I've worked with several students (when I was teaching) who were cutters. They broke my heart.

This was a wonderfully told story.

Ace said...

Cutting is the worst!! The kids hide it very well under long sleeves.

Alicia @ boylerpf said...

This really hit close to home...well right at home several years ago. I had one troubled teen who thankfully is a happy successful 23 year old..that tried to get attention this way. She tells me now that even though she wanted the attention, she realizes that she got far more than her brothers and sisters and doesn't understand why she even thought of doing it. Fortunately, it was short lived. Good 55!

Kathleen said...

I have cleaned up the bloody arms, legs, and shoulders of a cutter many, many times. I'm told it's often part of a terrible triad--alcohol abuse, bulimia, and cutting. As I've been told, abuse of substance leads to shame. The cutting seems to be a way to relieve the disassociative effects that spiral out of control once the shame gets a foothold, to feel the body again. The cutter I know did a remarkable job of hiding it for many many years and then confided in me. So, so heartbreaking.

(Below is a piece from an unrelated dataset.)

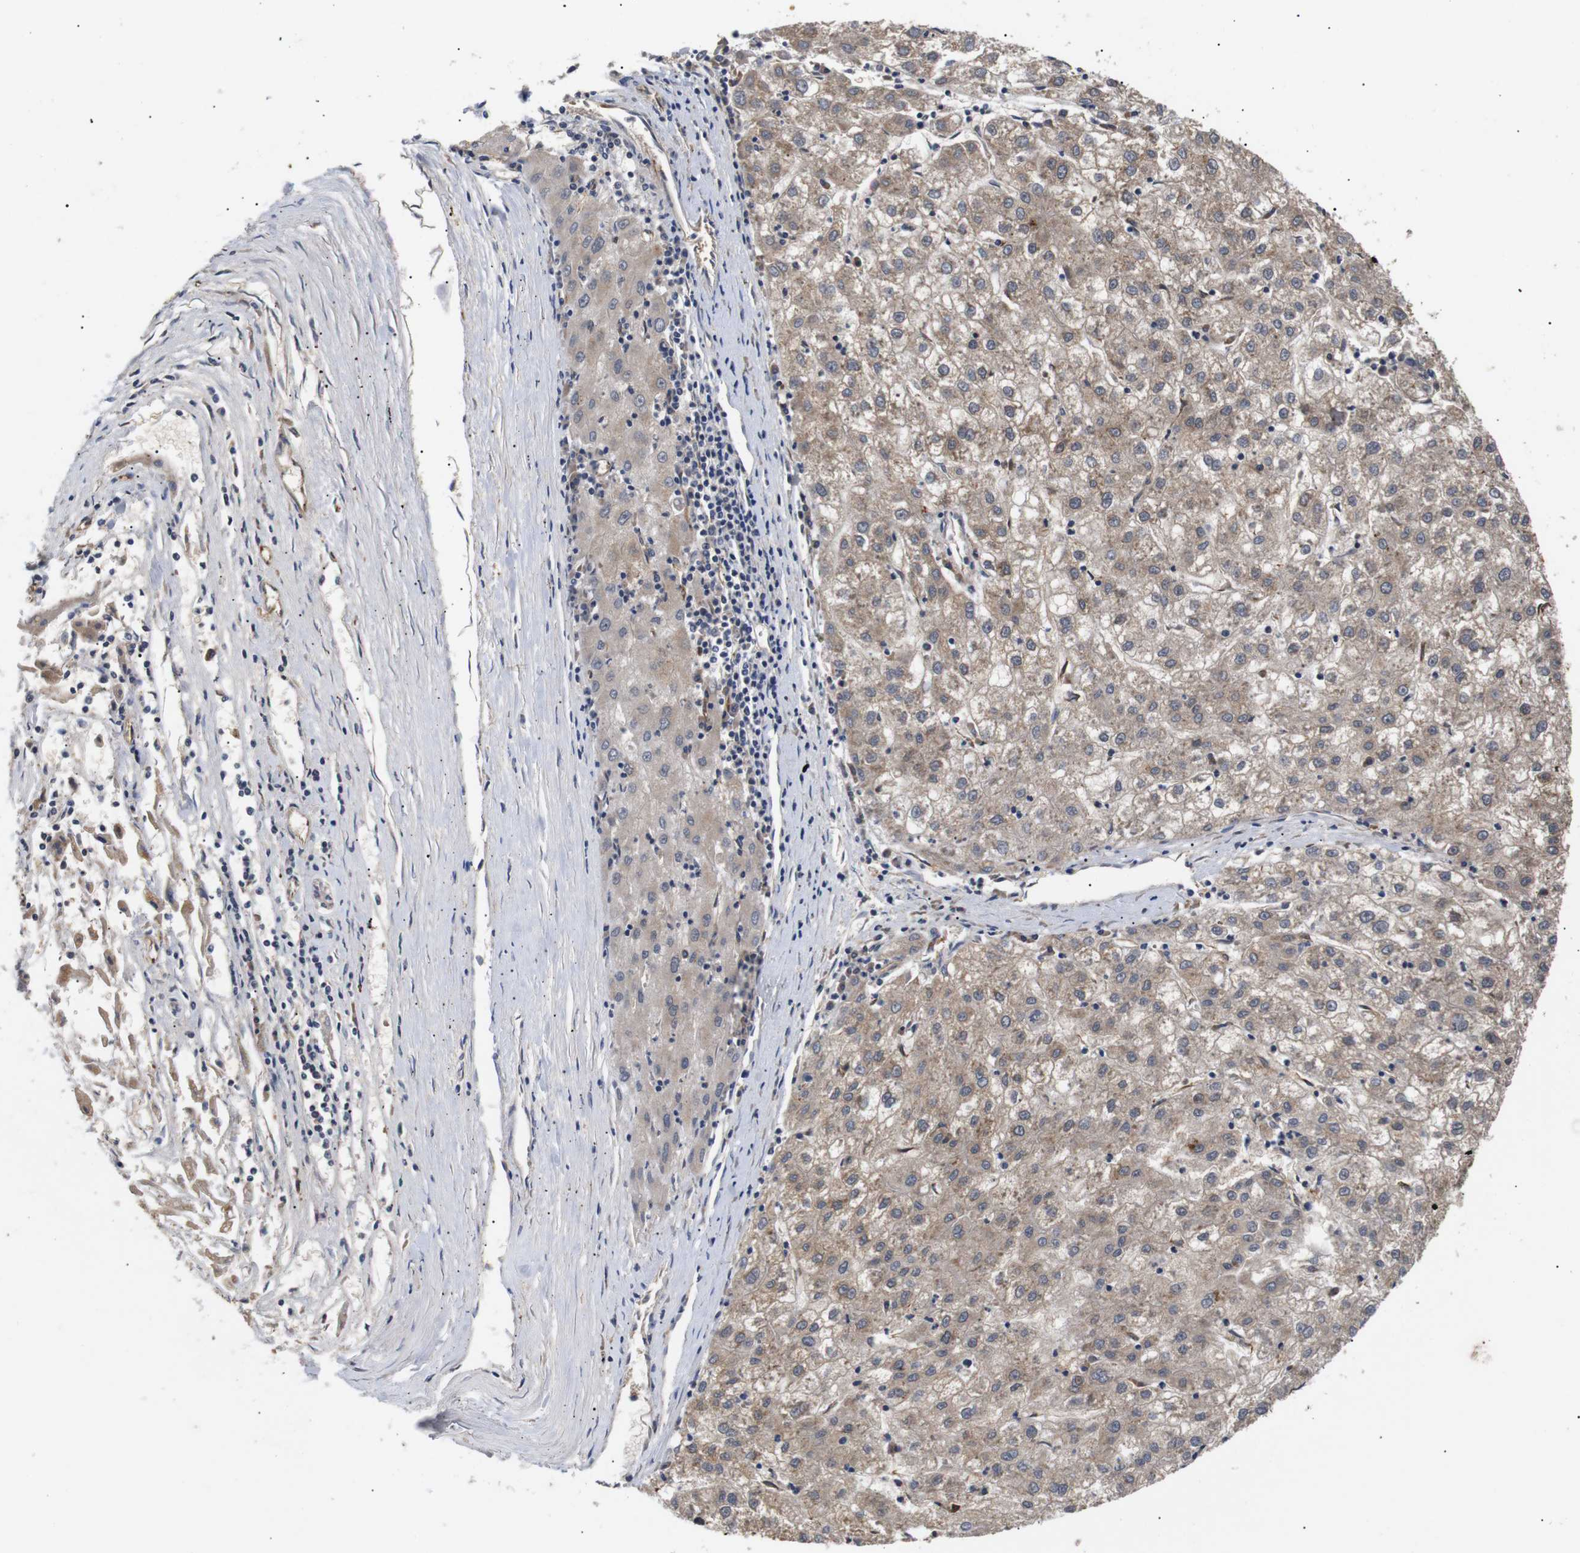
{"staining": {"intensity": "weak", "quantity": ">75%", "location": "cytoplasmic/membranous"}, "tissue": "liver cancer", "cell_type": "Tumor cells", "image_type": "cancer", "snomed": [{"axis": "morphology", "description": "Carcinoma, Hepatocellular, NOS"}, {"axis": "topography", "description": "Liver"}], "caption": "This is an image of immunohistochemistry staining of liver cancer (hepatocellular carcinoma), which shows weak staining in the cytoplasmic/membranous of tumor cells.", "gene": "RIPK1", "patient": {"sex": "male", "age": 72}}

Beautiful way to raise awareness, Brian.

Mona said...

wow! Some attention seeking that! Great piece!

Vodka Logic said...

well said..my daughter started but hopefully we have got it under control..xx

Stacy (the Random Cool Chick) said...

Chilling in its reality. Well done, Brian! :)

Brian Miller said...

not in the farthest reaches of my mind did i ever think this many people would respond...and with all the stories...thansk for the love all...and my hopes for a brighter tomorrow.

Kay said...

I thought it powerful

Pat said...

This is so beautifully written - it's too bad it's about such a sad subject - and a serious one. But your words - wonderful. You serve up words like the best chef does desserts.